Tuesday, December 1, 2015

Weekly Response: Yancey's "Made Not Only in Words"

Yancey poses thought-provoking questions about writing at the beginning of this paper.

In the first "quartet" of her address to the CCCC, she talks about all the writing that is going on outside of school, and how the public is awakening to writing as the public awoke to reading during the industrial revolution. She references shifts in monetary allotment from schools to students, and how this changes education. She then discusses changes in writing, and that literacy is now screen based and media oriented.


In quartet 2, Yancey discusses the FYW course at college and how by changing it to be a gateway instead of a gatekeeping course, colleges could produce more graduates. What should FYW look like then? Print, digital, images, screens? Yancey examines the options and finds we are already expecting more than just print from students, and that electronic writing is already happening. This article is dated, though, 2004. She states that less than 30% of instructors were using CMSs. I suppose it is much higher by now.

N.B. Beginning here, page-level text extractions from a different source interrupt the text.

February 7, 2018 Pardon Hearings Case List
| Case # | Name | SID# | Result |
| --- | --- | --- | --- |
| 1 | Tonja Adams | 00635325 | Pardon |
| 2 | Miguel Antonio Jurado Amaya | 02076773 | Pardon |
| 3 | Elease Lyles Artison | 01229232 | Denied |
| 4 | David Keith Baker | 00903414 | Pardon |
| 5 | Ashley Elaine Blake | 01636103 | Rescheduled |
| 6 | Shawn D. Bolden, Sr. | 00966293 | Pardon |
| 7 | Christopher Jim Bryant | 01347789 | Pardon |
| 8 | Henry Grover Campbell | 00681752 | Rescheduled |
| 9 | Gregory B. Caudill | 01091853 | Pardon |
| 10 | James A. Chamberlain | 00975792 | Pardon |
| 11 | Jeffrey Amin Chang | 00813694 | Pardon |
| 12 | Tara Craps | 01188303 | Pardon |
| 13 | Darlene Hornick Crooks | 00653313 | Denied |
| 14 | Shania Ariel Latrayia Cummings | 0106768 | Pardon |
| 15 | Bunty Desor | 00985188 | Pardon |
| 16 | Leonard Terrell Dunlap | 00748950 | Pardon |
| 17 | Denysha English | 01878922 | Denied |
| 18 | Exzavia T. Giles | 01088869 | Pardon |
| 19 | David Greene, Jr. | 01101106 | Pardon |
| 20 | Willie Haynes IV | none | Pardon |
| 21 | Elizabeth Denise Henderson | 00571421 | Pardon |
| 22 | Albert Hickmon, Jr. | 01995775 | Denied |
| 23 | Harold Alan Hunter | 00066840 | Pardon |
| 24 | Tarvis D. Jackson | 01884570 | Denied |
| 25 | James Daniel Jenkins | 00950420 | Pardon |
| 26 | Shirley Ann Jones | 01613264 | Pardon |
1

Quartet three contains Yancey's call to action:
At this moment, we need to focus on three changes: Develop a new curriculum; revisit and revise our writing and develop a major in composition and rhetoric.
She focuses on a proposed new curriculum for the 21st century which includes changing the process model and the "tutorial" model. She gives a long list of tasks that students are NOT asked to do in a FYW course, but should be to become active and thoughtful members of a "writing public." She proposes that students learn to circulate and "remediate" (KUWP ISI '15, #clmooc) their writing and then analyze and reflect upon the process. She then says something I've been waiting for some reasonable soul to pronounce all semester. Instead of trashing FYW and calling for its demise because it can't create good writing, good digital literacy, good grammarians, good researchers, or good writers, she says:
And if you are saying, but I can't do all this in first-year composition, I'm going to reply, "Exactly." First-year composition is a place to begin;
Finally....Thank you, Yancey! She continues in quartet 3 to discuss delivery vs. invention, and why they should not necessarily be separate; and the concept of "now" in digital writing.

The fourth quartet talks about technology and how it is still outside of the curriculum, similar to how assessment is divorced from the curriculum. She suggests that writing curriculum must change now to include the way students write outside the classroom, and then points to larger social and political implications.

This is a great article, though over a decade old. Some of what she called for has already been widely accepted. Yancey may be one of my favorites from this class.